Text block:
*** Block opens ***

I was reading about text layout algorithms when I found a striking parallel with Google Plus image layout algorithm. This blog article explains how to find the best line breaks for the image layout.

Line Breaking Algorithm

"Breaking Paragraphs into Lines" article written in 1980 by Donald Knuth and Michael Plass explain how to find the best line breaks in order to make justified text look pretty. The goal is to find where to put line breaks on this paragraph:

In olden times when wishing still helped one, there lived a king
whose daughters were all beautiful; and the youngest was so
beautiful that the sun itself, which has seen so much, was aston-
ished whenever it shone in her face. Close by the king’s castle lay
a great dark forest, and under an old lime-tree in the forest was
a well, and when the day was very warm, the king’s child went
out into the forest and sat down by the side of the cool fountain;
and when she was bored she took a golden ball, and threw it up
on high and caught it; and this ball was her favorite plaything.

The first thing to notice is that you cannot break everywhere. In bold, are all the words that can be end of lines while maintaining the constraint of reasonably stretching white spaces in the line.

The first line only has two allowed words while the line before last line has seven. However, the seven are not allowed at the same time, each of them depend on the previous breaks configuration. You can draw a graph that shows all the possible breaks configurations.

*** Block closes ***

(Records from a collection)
*** Block opens ***

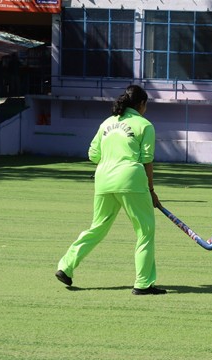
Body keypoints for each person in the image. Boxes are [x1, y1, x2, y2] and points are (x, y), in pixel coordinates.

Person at [56, 85, 165, 295]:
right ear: (141, 104)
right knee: (145, 231)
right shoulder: (145, 125)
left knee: (98, 227)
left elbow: (93, 155)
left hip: (104, 180)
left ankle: (66, 266)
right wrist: (151, 190)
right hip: (131, 180)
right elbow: (147, 161)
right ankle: (143, 284)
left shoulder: (106, 123)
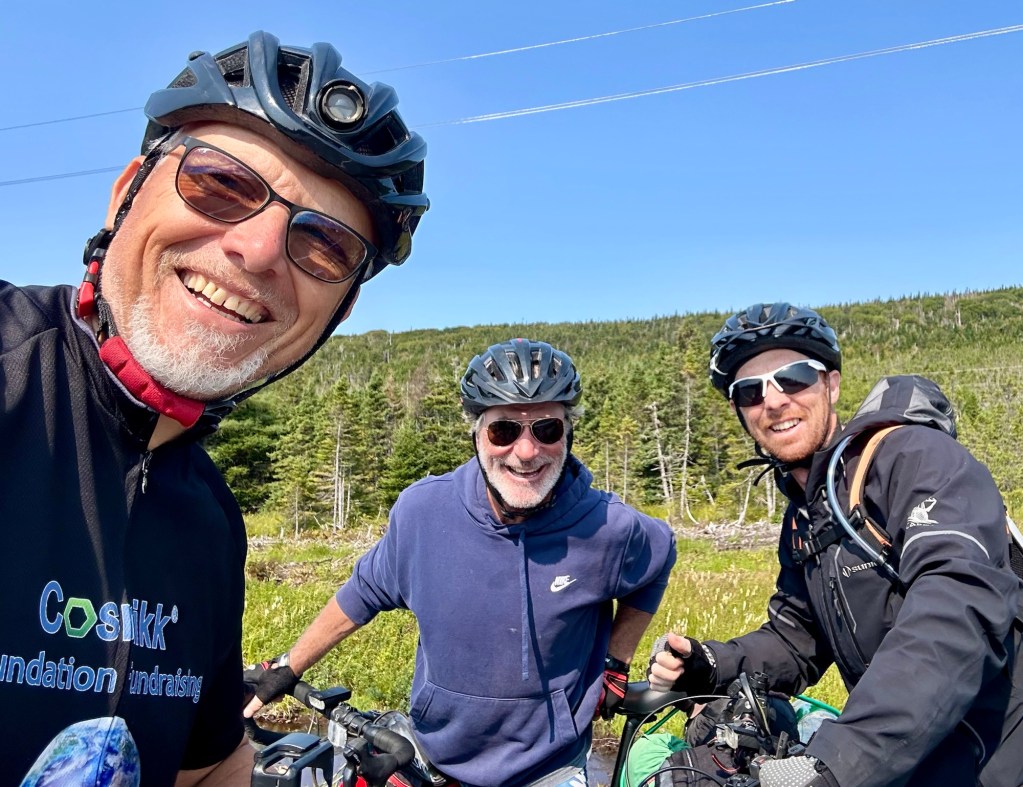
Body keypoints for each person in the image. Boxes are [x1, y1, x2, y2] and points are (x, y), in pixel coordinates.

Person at [1, 31, 428, 784]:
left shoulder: (211, 520)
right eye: (221, 183)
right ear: (127, 193)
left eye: (325, 245)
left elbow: (204, 766)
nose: (258, 250)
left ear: (337, 312)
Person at [245, 338, 677, 787]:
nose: (526, 452)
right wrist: (288, 667)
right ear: (476, 433)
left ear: (569, 433)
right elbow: (363, 593)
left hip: (551, 768)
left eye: (546, 429)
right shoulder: (423, 512)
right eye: (504, 431)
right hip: (434, 759)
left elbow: (659, 559)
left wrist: (616, 659)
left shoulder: (607, 526)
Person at [647, 303, 1021, 787]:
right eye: (750, 390)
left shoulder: (913, 457)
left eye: (794, 378)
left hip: (998, 750)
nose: (773, 401)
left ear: (832, 385)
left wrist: (839, 762)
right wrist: (709, 664)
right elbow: (796, 639)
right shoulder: (807, 516)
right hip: (913, 760)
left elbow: (956, 606)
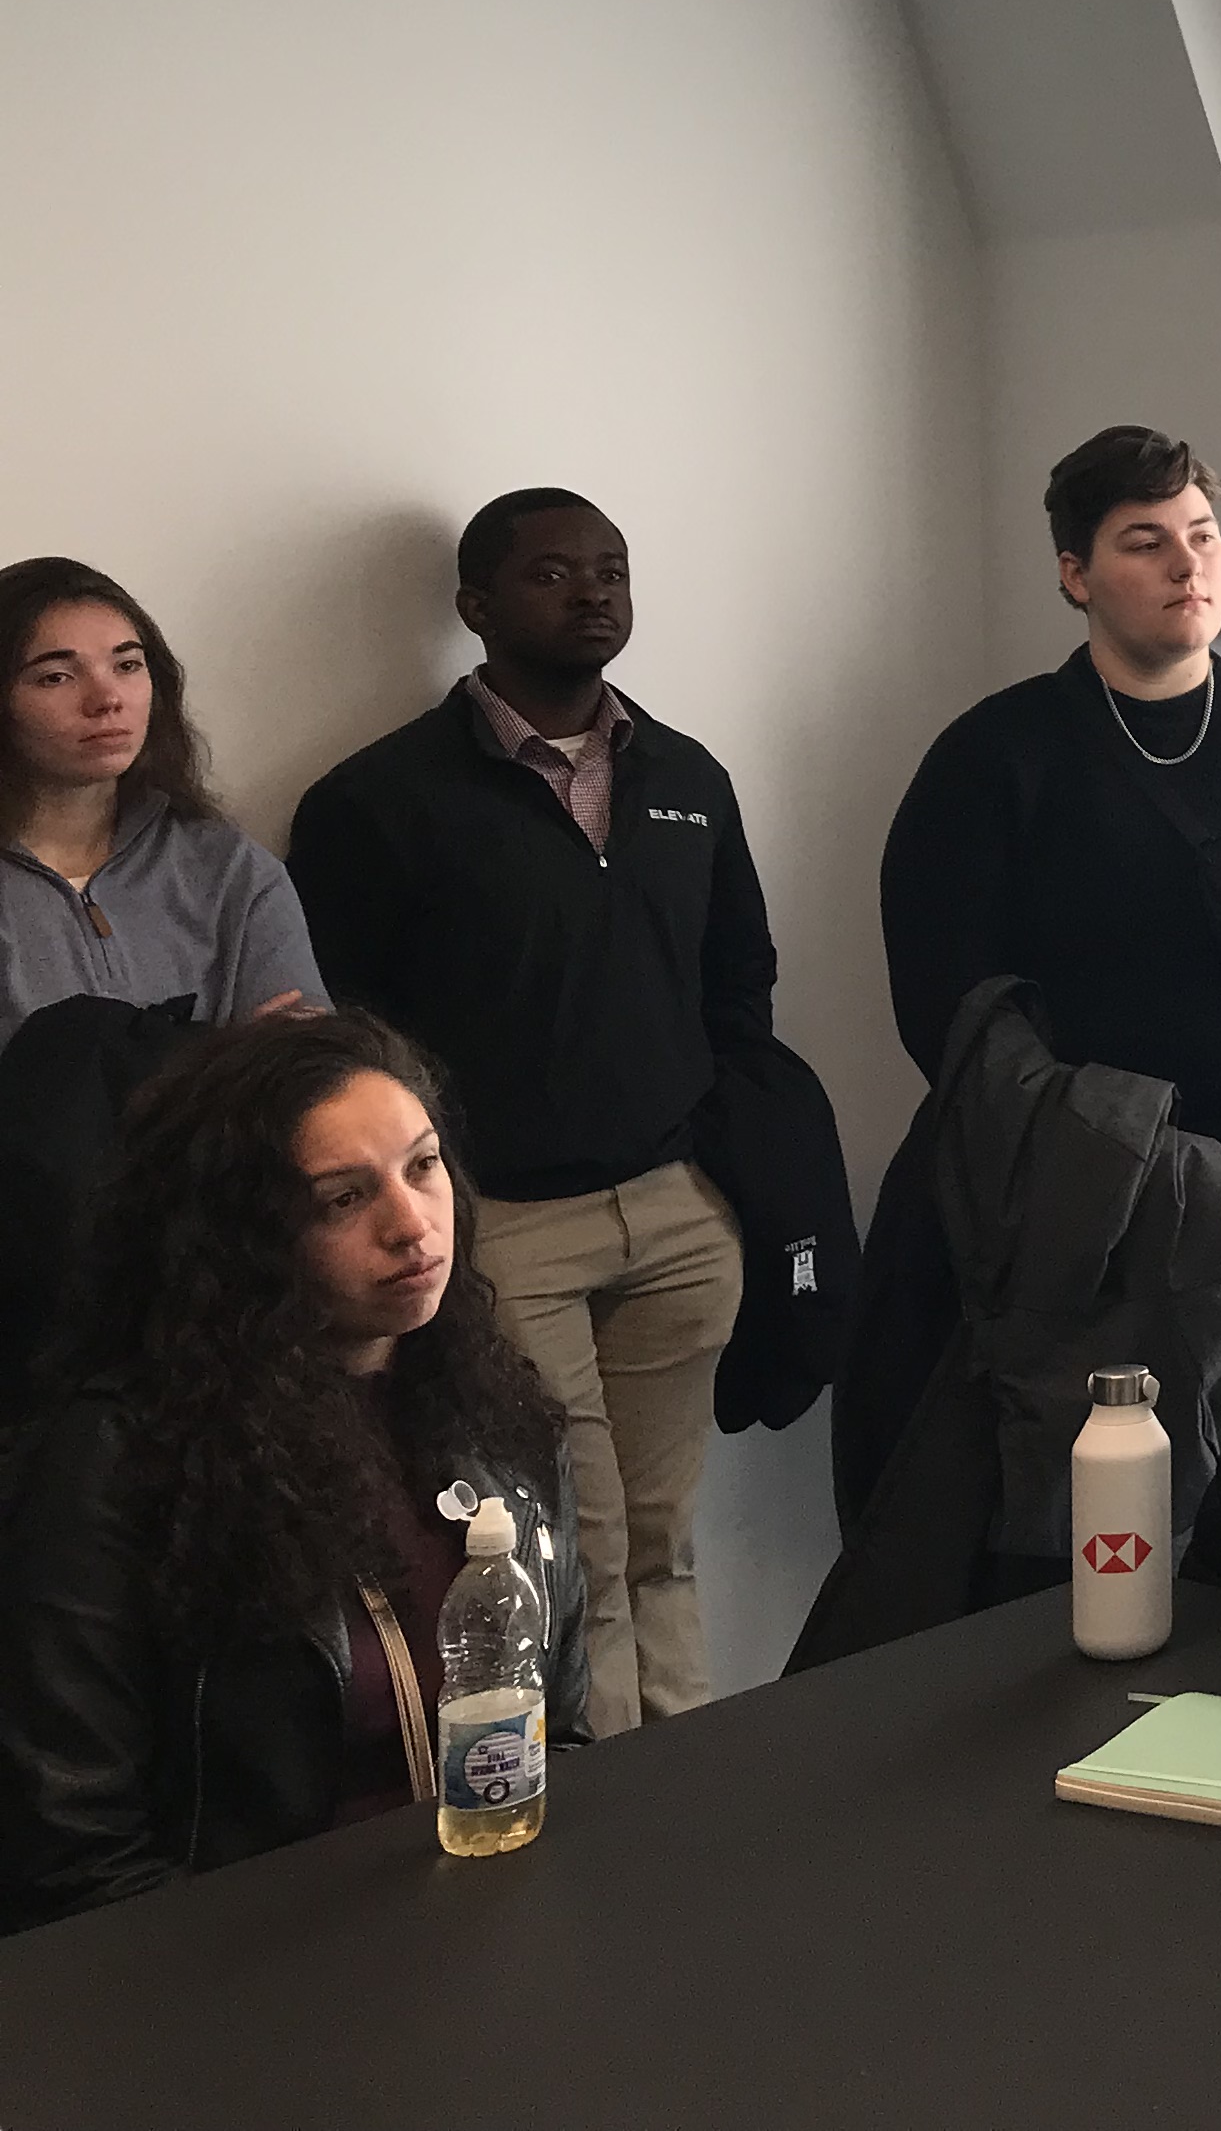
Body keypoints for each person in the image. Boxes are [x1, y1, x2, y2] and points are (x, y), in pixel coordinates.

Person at [289, 490, 759, 1736]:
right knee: (573, 1543)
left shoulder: (685, 776)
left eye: (612, 568)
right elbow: (347, 1042)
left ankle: (697, 1787)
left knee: (661, 1536)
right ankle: (612, 1805)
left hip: (676, 1213)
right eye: (553, 573)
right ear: (476, 606)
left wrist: (722, 1169)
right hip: (505, 1230)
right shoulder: (377, 800)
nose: (594, 592)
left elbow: (739, 984)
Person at [0, 1012, 587, 1927]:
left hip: (491, 1920)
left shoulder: (497, 1414)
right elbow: (74, 1848)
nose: (411, 1225)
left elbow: (568, 1737)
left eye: (423, 1166)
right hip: (248, 1966)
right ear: (240, 1239)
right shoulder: (118, 1457)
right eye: (343, 1200)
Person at [880, 427, 1221, 1364]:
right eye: (1146, 542)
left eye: (1203, 535)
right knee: (1098, 1451)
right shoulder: (991, 758)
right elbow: (951, 1007)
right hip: (1075, 1209)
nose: (1188, 564)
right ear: (1076, 575)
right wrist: (1099, 1163)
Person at [0, 557, 316, 1053]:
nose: (107, 699)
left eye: (127, 666)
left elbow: (303, 1071)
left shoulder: (229, 868)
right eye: (56, 677)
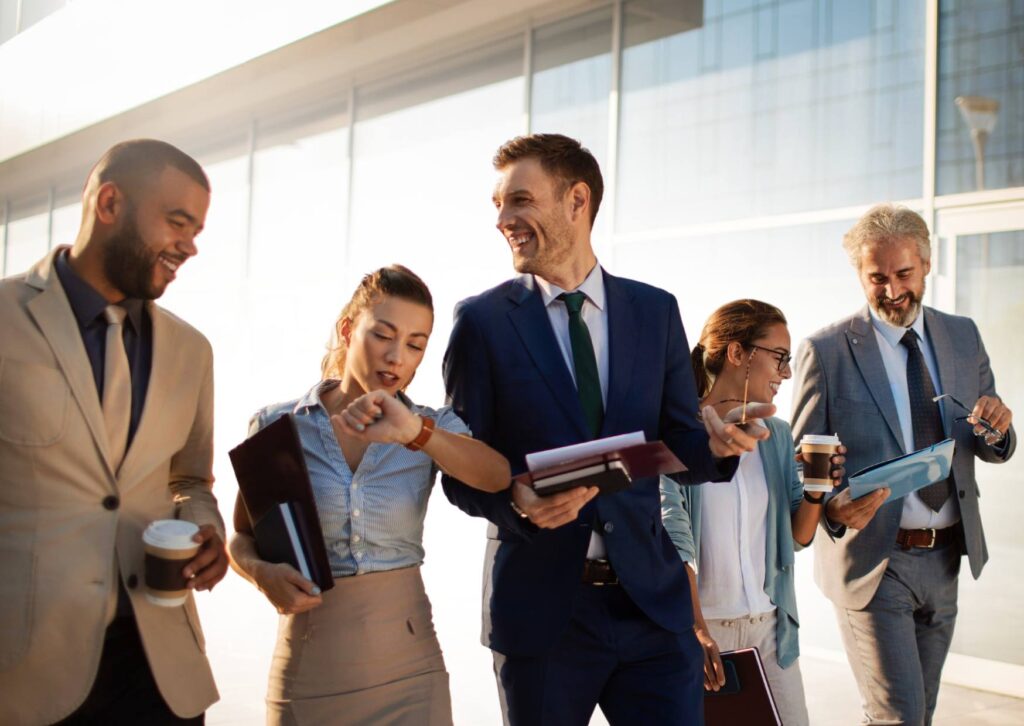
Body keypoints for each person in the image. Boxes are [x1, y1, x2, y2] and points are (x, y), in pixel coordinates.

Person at [441, 133, 773, 725]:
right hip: (543, 618)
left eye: (519, 201)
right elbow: (460, 469)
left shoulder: (655, 311)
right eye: (498, 206)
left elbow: (677, 447)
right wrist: (514, 501)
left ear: (577, 200)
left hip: (653, 610)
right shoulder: (482, 323)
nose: (503, 220)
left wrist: (718, 445)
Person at [0, 139, 228, 724]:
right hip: (26, 671)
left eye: (197, 229)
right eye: (177, 222)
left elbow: (188, 480)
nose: (190, 245)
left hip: (159, 670)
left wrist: (204, 525)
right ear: (108, 204)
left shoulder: (191, 350)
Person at [228, 265, 511, 726]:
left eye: (416, 344)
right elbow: (241, 535)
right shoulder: (278, 427)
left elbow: (496, 475)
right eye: (384, 335)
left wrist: (415, 433)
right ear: (347, 330)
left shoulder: (428, 426)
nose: (398, 356)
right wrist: (261, 573)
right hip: (307, 671)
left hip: (411, 671)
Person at [791, 204, 1016, 725]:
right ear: (859, 275)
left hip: (945, 559)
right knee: (900, 717)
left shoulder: (964, 336)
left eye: (903, 274)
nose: (891, 290)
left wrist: (999, 430)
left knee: (918, 714)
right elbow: (800, 463)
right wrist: (833, 511)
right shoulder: (825, 351)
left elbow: (988, 439)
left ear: (927, 264)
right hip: (874, 560)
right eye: (877, 278)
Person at [661, 299, 846, 726]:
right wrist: (696, 628)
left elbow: (798, 536)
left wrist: (820, 490)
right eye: (780, 358)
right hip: (707, 629)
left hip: (770, 627)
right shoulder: (680, 433)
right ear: (737, 353)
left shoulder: (777, 435)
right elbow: (674, 537)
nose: (785, 373)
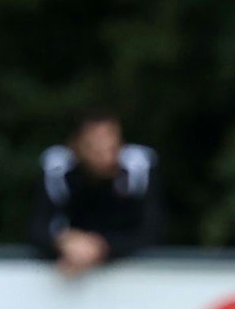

*** Block closes ***

Questions on the material:
1/ Decide whether each statement agrees with the line-breaking text: (a) The Knuth and Plass article dates from 1980. (b) The first line of the sample paragraph has seven allowed words. (c) The seven allowed words in the line before last can all be used at once. Answer yes or no for each, quoting the words of the text that decide it.
2/ Write the next part of the line-breaking text, picking up after its final sentence.
The entries come from a separate source, unrelated to the line-breaking text.

Expected outputs:
1/
(a) Yes: "written in 1980 by Donald Knuth and Michael Plass"
(b) No: "The first line only has two allowed words"
(c) No: "the seven are not allowed at the same time"

2/
graph-knuth

Each transition in this graph represents a line of text (between two breaks). If you can give a fitness value to each line, then you can apply a shortest path algorithm on the graph to find the best breaks configuration. The rest of the article studies a flexible fitness framework that covers all major text layout constraints, but that will not be of any help for our problem.

Parallel with Image Layout

Let's say we want to layout the following five images:

There are many ways to split the images into lines. Here is an exhaustive list of the lines we can have for our five images:

 1
 12      2
 123     23     3
 1234    234    34    4
 12345   2345   345   45

And, we need to link the lines such that they form 12345 at the end. For example 1-2-3-4-5, 12345, 123-4-5 ... I've drawn the full graph so you get an idea of what it looks like:

Like in the line breaking algorithm for text, not all the break positions are wanted. Having only one image would make it way too big, having more than three would make them too small. So we're going to remove them from the graph.

By disallowing some lines, some nodes are now unreachable, trimming down the graph as well. In our example, we are left with only two valid layouts: 123-45 and 12-345.

possible

Cost Metrics

I found it very hard to visually evaluate two layouts. Most of the time, you can easily spot extreme things you don't want such as a giant image or too many small ones. Then, the goal of the cost metric is to minimize the number of those occurrences.

Max height

The first approach tries to respect the constraints of the first-fit heuristic: as soon as the height goes below a threshold, we display the images. We therefore have a MAX_HEIGHT constant that no line can go above.

Because the graph is acyclic, we can use Dijkstra shortest path algorithm to find the longest path (Proof), we just have to return negative costs.

function cost(images, i, j) {
  var height = compute_height(images, i, j);
  if (height > MAX_HEIGHT) { return null; }
 
  // Maximize the number of breaks
  return -1;
  // Maximize the total height
  return -height;
  // Maximize the average image height
  return -(height * (j - i));
}

Target Height

The other approach is to have a target height per line and try to have all the lines as close as possible to the target. The function should return 0 when the line is exactly the size of the target line.

We can write several versions that are going to weight errors differently. You can have a greater variance with a more precise mean, or the opposite. You can prefer being a bit bigger than smaller ...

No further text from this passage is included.